Fortalecer la retórica de ultimátum (utilizada en diversas ocasiones por Donald Trump), además de constituir un lenguaje inapropiado que no debe emplear un presidente estadounidense, no contribuye a apaciguar los ánimos ni mucho menos a elevar la calidad de la discusión; al contrario, provoca más incertidumbre y eleva las contingencias en los mercados internacionales, originando un clima de tensión visible por la imprudencia del lenguaje.
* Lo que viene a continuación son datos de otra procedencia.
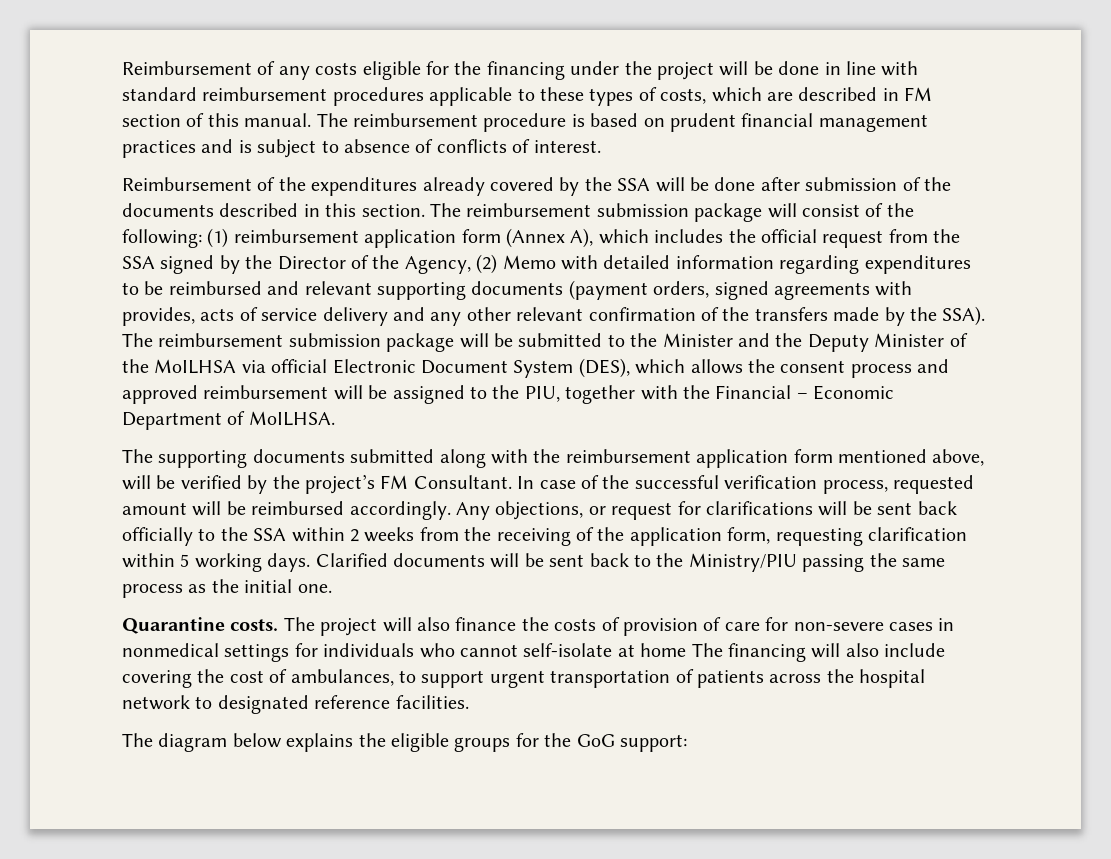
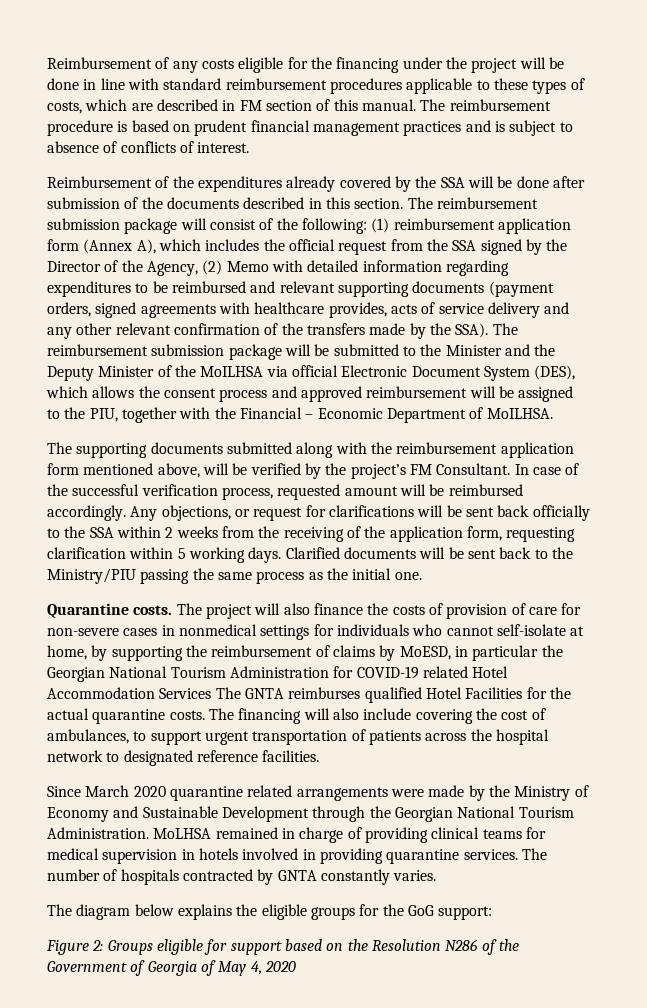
(913, 288) none -> [254,302,325,314] healthcare
[640,643,687,657] home -> [47,645,563,661] [47,666,509,682] [47,687,571,703] [47,708,205,724] home, by supporting the reimbursement of claims by MoESD, in particular the Georgian National Tourism Administration for COVID-19 related Hotel Accommodation Services The GNTA reimburses qualified Hotel Facilities for the actual quarantine costs.
(469, 702) none -> [47,785,589,801] [47,806,574,822] [47,827,546,843] [47,848,547,864] [47,869,437,885] // Since March 2020 quarantine related arrangements were made by the Ministry of Economy and Sustainable Development through the Georgian National Tourism Administration. MoLHSA remained in charge of providing clinical teams for medical supervision in hotels involved in providing quarantine services. The number of hospitals contracted by GNTA constantly varies.
(687, 743) none -> [46,939,519,955] [47,960,296,976] // Figure 2: Groups eligible for support based on the Resolution N286 of the Government of Georgia of May 4, 2020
Lo descrito anteriormente impulsa una conversión hacia riesgos mayores en los estándares internacionales, en un mundo globalizado e interdependiente.
Lo viable sería buscar atajos que conduzcan a la solución de las controversias, ya sea a través de los organismos internacionales (de por sí, casi inexistentes) o por la vía del diálogo con terceros países como intermediarios para resolver esas y otras disputas. Para lograr esa posibilidad, hay que dejar la retórica que estimula la confrontación y la imposición, y volver a la diplomacia.